Has it been working? Depends on the viewer, but this one thought (and explained in a pleasant poem-style review, that could have done without the poem form...) that it wasn't not quite enough in Anderson's last (2004-2005) show, "The End of the Moon". I think it's much more difficult to "get down to basics" than it may seem. After all, it is stepping down from a comfortable position which allowed her to speek louder, to communicate in a more...overwhelming way. And when I'm overwhelmed - I'm in, am I not?
On Metroactive, there is an interesting article about her. Here are some updates on what she's been doing:
Most recently, she raised eyebrows when she did some rather unusual research for Happiness, including taking a job at McDonald's and living on an Amish farm.
(...)
"I've changed my life totally in the last year, more than I ever have in my whole life," says Anderson. "I decided to do everything outside. I was burning out on those screens, I just could not do it another second. That's why I'm doing this garden project in Japan. I'm also doing a lot of projects where I'm just walking places."

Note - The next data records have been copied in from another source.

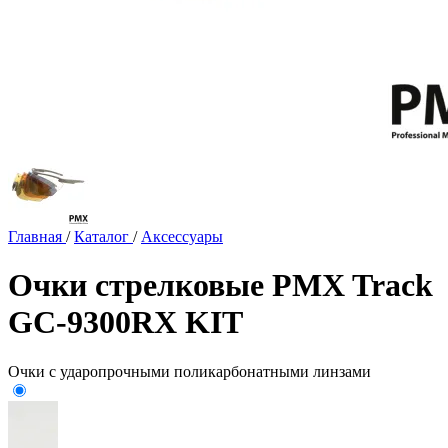
Главная
/
Каталог
/
Аксессуары
Очки стрелковые PMX Track
GC-9300RX KIT
Очки с ударопрочными поликарбонатными линзами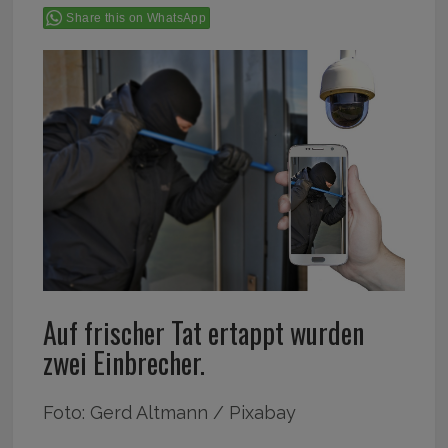
Share this on WhatsApp
Auf frischer Tat ertappt wurden
zwei Einbrecher.
Foto: Gerd Altmann / Pixabay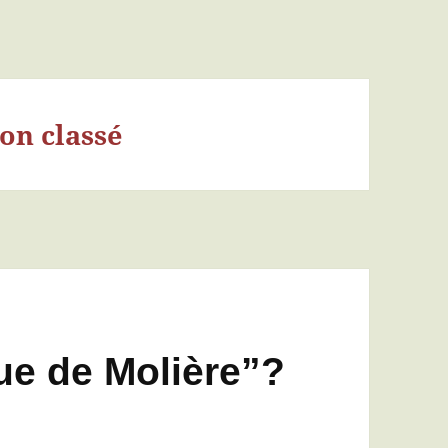
on classé
ue de Molière”?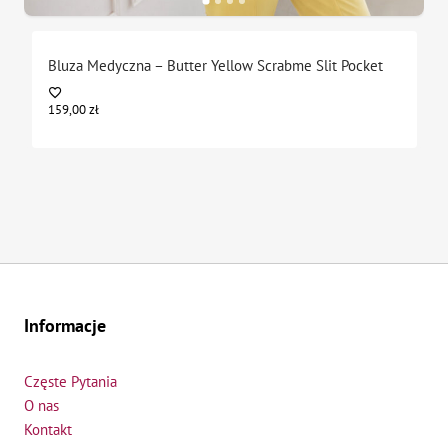
Bluza Medyczna – Butter Yellow Scrabme Slit Pocket
159,00
zł
Informacje
Częste Pytania
O nas
Kontakt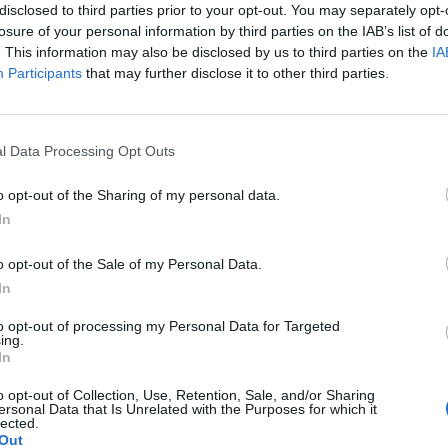
disclosed to third parties prior to your opt-out. You may separately opt-
losure of your personal information by third parties on the IAB’s list of
. This information may also be disclosed by us to third parties on the
IA
Participants
that may further disclose it to other third parties.
Le
da
l Data Processing Opt Outs
Rudy Giuliani a Come States?
Le
Trump, Meloni e la strategia
o opt-out of the Sharing of my personal data.
americana
In
o opt-out of the Sale of my Personal Data.
In
to opt-out of processing my Personal Data for Targeted
ing.
In
o opt-out of Collection, Use, Retention, Sale, and/or Sharing
ersonal Data that Is Unrelated with the Purposes for which it
lected.
Out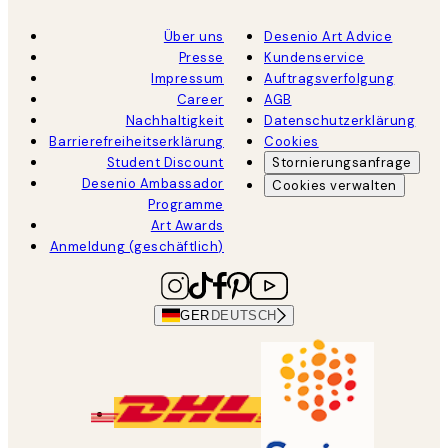
Über uns
Desenio Art Advice
Presse
Kundenservice
Impressum
Auftragsverfolgung
Career
AGB
Nachhaltigkeit
Datenschutzerklärung
Barrierefreiheitserklärung
Cookies
Student Discount
Stornierungsanfrage
Desenio Ambassador
Cookies verwalten
Programme
Art Awards
Anmeldung (geschäftlich)
GER
DEUTSCH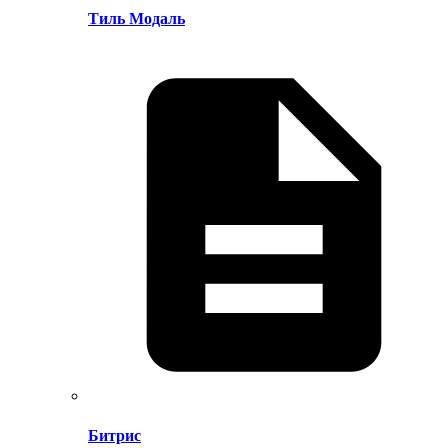
Тиль Модаль
Битрис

She doesn't mean walks around the block, either--she usually allows about 10 days for each one. The last walk she did was from Athens, where she had been working on a project for the Olympics, to Delphi. But it's not about the physical endurance--in typical slightly-odd-but-surprisingly-well-organized Anderson fashion, she tries to come up with a single idea and develop it over the course of one walk.
"I'm going 20 miles a day, three miles an hour--nothing. It's not to prove I can do this, because if I can't make my distance, I just call a cab. It's not like, 'Well, I marched from here to there!' It's more about trying to feel free, and trying to be free, and feel what that really is like," she says. "'Cause I honestly felt really trapped, and I think a lot of Americans do, too. You're free to what? Have a Coke or a Pepsi?"
I admire Laurie Anderson for the quiet, yet powerful way she thinks. Some examples from interviews:Techno is music without a foreground. But that's all right. I've got plenty of things to do in the foreground.
I am more worried about turning into a schlump than into a prune [=becoming old and wrinkled].A schlump is someone who doesn't care about anything and who is just protecting their own turf, which is getting smaller and more meaningless, and then they disappear.
I like to be in groups of actual people, as opposed to their clones or their avatars or whoever they send out on the web to represent themselves.